Bailout Blues - a historic turning point
January 9, 2009
The last 6 months of 2008 will be marked as a turning point in America’s history and its status as an economic superpower. The real estate crash could have been contained had it not been for Wall Street’s unethical packaging of questionable home loans. Those loans were resold to other banks and governments as secure, rated investments. As housing prices corrected in the US, which does occur occasionally, those multi-trillion dollar investments became suspect. Once banks and investors lost confidence in these shaky loan packages, they were effectively worthless. No one wanted to buy them or guarantee them. Trillions of dollars evaporated overnight. As a result, the global financial system was severely damaged and the world economy nearly collapsed. Someday it will be revealed how near the brink Wall Street pushed us for the sake of a sales commission.
The George W. Bush administration and Congress acted swiftly (pork-barreling nothwithstanding) to shore up the American side of the ledger sheet. Whether the initial $1 trillion was well spent is a matter for economists to debate. It provided a badly needed confidence-booster and signaled to the world that America would attempt to clean up its mistakes. Since September 2008, trillions more have been pumped into the financial system. As of January 2008 that number stands at approximately $7 trillion. Just to provide some perspective: At 3% interest, that $7 trillion demands almost $1 billion in interest payments per day. At 1% interest, it will take almost a 1,000 years to pay off the debt based on our government’s past performance for loan repayment. America had already piled up $40 trillion in national debt before this most recent debacle.
Given the gravity of the situation and the magnitude of the destruction, it’s outrageous that no one’s been arrested, investigated or even pilloried in the press. Of course, Bush administration officials have been grilled endlessly, but what about the clowns on Wall Street who created this mess?
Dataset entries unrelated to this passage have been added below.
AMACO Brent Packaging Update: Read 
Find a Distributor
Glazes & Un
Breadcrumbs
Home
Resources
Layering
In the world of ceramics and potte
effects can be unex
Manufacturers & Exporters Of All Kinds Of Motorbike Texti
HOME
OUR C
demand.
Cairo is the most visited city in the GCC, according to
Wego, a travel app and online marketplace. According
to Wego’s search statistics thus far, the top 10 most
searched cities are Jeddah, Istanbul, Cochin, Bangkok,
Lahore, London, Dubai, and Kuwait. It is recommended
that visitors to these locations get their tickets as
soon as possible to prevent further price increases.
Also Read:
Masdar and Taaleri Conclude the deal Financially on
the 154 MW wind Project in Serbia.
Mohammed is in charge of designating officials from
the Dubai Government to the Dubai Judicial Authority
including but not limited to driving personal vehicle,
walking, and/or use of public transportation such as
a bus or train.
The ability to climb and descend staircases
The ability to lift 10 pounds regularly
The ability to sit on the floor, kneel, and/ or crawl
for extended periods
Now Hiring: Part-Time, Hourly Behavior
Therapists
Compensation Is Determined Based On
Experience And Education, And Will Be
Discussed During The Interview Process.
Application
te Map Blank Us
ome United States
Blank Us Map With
What about Obama’s housing advisor Franklin Raines, who was a key player in the mortgage meltdown as CEO of Fannie Mae? The press has diverted attention away from the people who created this mess to an intense scrutiny of the people trying to clean it up.
What gets lost in all the noise is the hard fact that someone’s going to have to pay down this debt. It doesn’t appear that Wall Street honchos are going to cough up a nickel. Franklin Raines isn’t going to return his $45 million bonus. That leaves average working Americans to pick up the tab. That means a century or more of diminished economic growth, personal opportunity and personal wealth. It means more taxes, more inflation, a drop in the dollar’s value and a drop in our standard of living. And, adding insult to injury, Barack Obama wants to add an astounding 600,000 new government employees to the federal payroll. That’s insane. With pensions and benefits, it instantly adds another trillion dollars to this year’s federal budget, which is already a trillion in the hole. And it adds another trillion every year going forward forever. At what point do the wheels come off this gravy train? It appears that the only thing that can stop our government from spending money it doesn’t have is for the rest of the world to push our government into bankruptcy. And even then, our politicians and bureaucrats won’t be suffering one bit. That will be left to the taxpayer.